For what it is worth, the laws of both the US and England require that the information be made public because public research money was used to fund the project. Additionally, the projected was chartered to make all of the information publicly available.

At issue before was whether or not Craig Venter and Celera Genomics were going to release their version publically and their annotations (which they probably won't), and whether Venter has any intellectual property on which he can obtain patents (which he probably doesn't).
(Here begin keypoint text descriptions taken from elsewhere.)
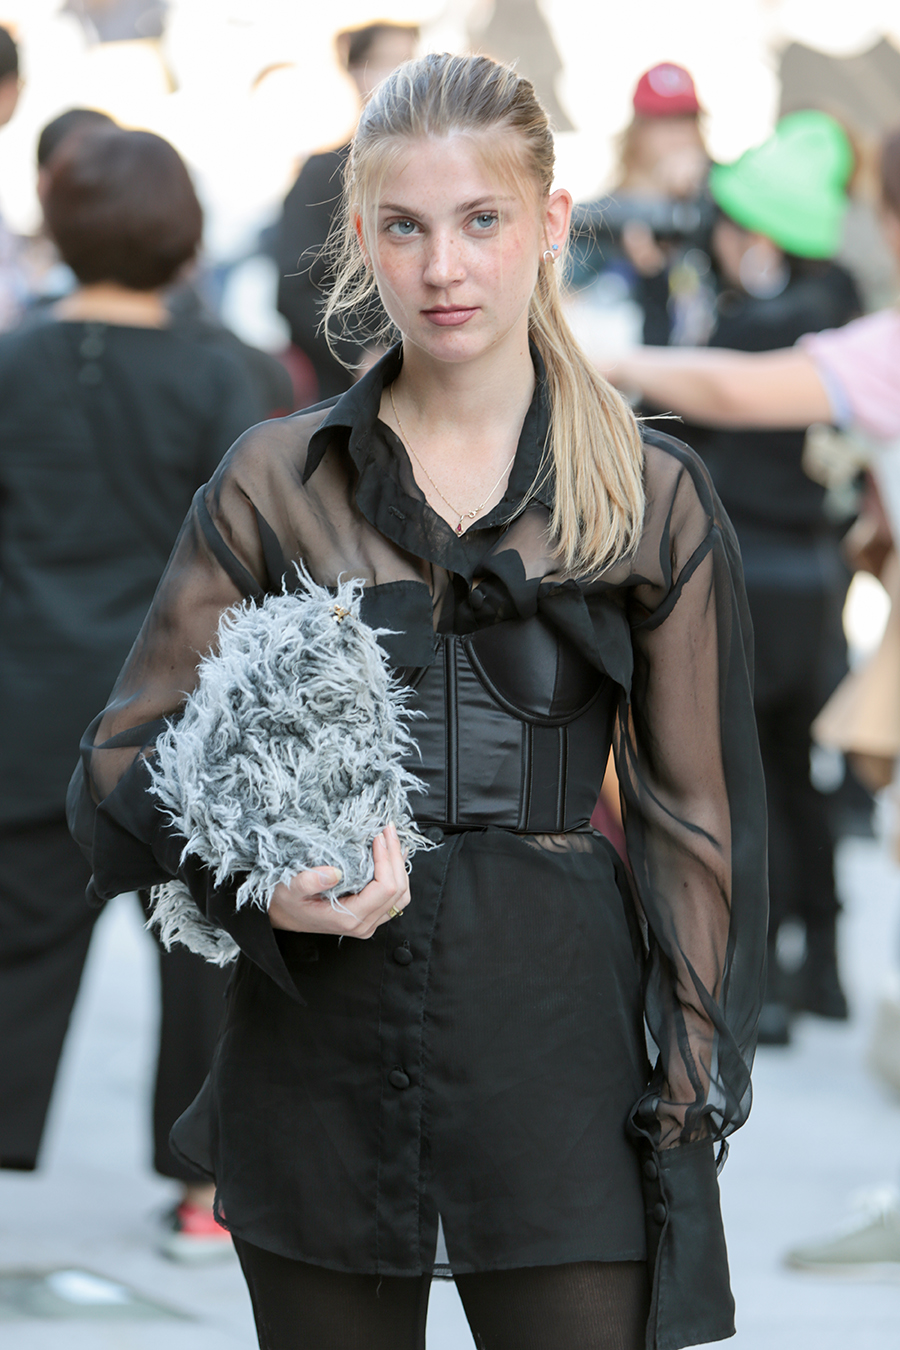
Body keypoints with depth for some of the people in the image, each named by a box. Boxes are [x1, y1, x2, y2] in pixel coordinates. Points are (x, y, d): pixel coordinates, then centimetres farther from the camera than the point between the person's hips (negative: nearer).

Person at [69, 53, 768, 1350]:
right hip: (319, 1038, 1)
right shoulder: (275, 483, 5)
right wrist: (255, 880, -14)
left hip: (554, 1037, -1)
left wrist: (690, 1099, 0)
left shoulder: (654, 499, 4)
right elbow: (124, 760, 6)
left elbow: (698, 817, 7)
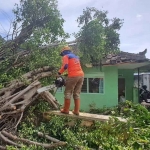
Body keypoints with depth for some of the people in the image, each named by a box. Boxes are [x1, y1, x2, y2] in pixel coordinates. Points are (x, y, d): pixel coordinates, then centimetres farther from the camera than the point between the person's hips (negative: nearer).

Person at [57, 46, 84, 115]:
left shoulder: (66, 56, 5)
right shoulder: (76, 57, 27)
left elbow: (65, 65, -13)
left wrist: (59, 72, -2)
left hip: (73, 76, -7)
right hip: (81, 75, 7)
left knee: (68, 93, 6)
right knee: (77, 94, 12)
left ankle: (66, 110, 14)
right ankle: (76, 111, 14)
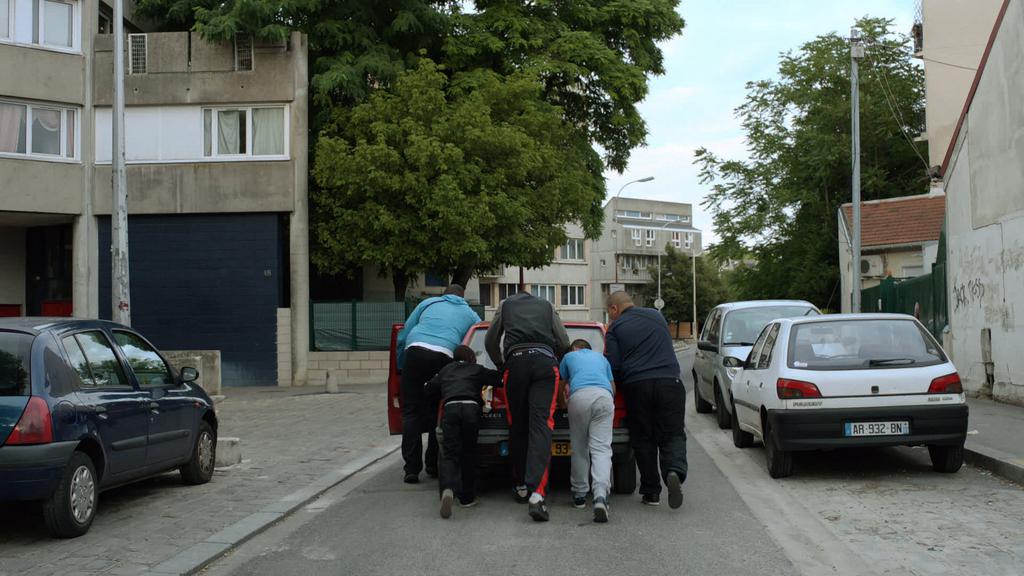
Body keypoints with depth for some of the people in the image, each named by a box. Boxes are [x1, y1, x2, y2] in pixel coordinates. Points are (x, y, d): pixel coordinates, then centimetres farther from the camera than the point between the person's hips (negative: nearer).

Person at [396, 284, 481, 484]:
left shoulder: (429, 303, 28)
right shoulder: (470, 314, 28)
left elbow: (403, 335, 24)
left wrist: (401, 368, 31)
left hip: (415, 349, 0)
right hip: (444, 355, 0)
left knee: (411, 412, 6)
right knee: (436, 413, 16)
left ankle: (412, 469, 2)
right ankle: (433, 466, 20)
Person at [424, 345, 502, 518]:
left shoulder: (445, 371, 31)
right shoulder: (478, 370, 25)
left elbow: (429, 389, 32)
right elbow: (500, 379, 22)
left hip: (450, 408, 1)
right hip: (471, 407, -1)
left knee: (449, 454, -2)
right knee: (469, 454, 12)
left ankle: (448, 489, -29)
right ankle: (467, 497, 14)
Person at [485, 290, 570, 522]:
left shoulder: (505, 305, 29)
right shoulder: (546, 305, 30)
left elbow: (490, 342, 28)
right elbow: (564, 342, 24)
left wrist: (502, 366, 41)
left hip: (516, 360, 0)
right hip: (546, 360, 0)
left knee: (517, 427, 12)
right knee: (541, 426, -9)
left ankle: (521, 487, 20)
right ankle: (536, 493, -24)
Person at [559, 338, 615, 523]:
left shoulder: (569, 356, 30)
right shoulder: (601, 358, 35)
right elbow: (613, 387, 35)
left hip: (579, 396, -1)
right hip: (604, 396, 1)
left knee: (579, 449, 13)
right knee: (601, 449, -6)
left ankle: (579, 494, 19)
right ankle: (601, 496, -25)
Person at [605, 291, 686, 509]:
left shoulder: (616, 328, 4)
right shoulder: (656, 315, 17)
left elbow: (613, 366, -3)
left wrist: (621, 383, 16)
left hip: (637, 386, -2)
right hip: (669, 381, 2)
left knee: (643, 440, 8)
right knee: (672, 434, 5)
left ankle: (651, 492, 9)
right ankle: (675, 471, -23)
Celera currently has sequence which are not part of the public record sequence yet, but will be shortly. Celera's sequence is badly fragmented and since Celera currently uses shotgun seuencing alone, they're probably having some trouble anchoring the sequence fragments and finishing it, something they won't be able to do before the public effort (but that they could partly do now by using the public information -- greatly decreasing their IP position).

Finally, the Human Genome Project has additional iimportant informations regarding allelic variation and single-nucleotide polymorphisms obtained through sequencing multiple people's DNA as opposed to Celera's ostensibly quicker approach of sequencing the DNA of a single person (Craig Venter himself). I'd really be amazed if Celera will see mcuh profit from its human genome sequencing effort.

Anyway, the point was that the HGP information was always destined to be released into the public domain, there wasn't even a question about it. It's nice for Clinton and Blair to take credit for it, but they didn't do anything. Release of the information still won't cover IP related to genes not identified or detrimental genetic mutations/ variants that cause disease, the majority of which the HGP will not capture. However, the HGP information will make such things far easier to find in the future.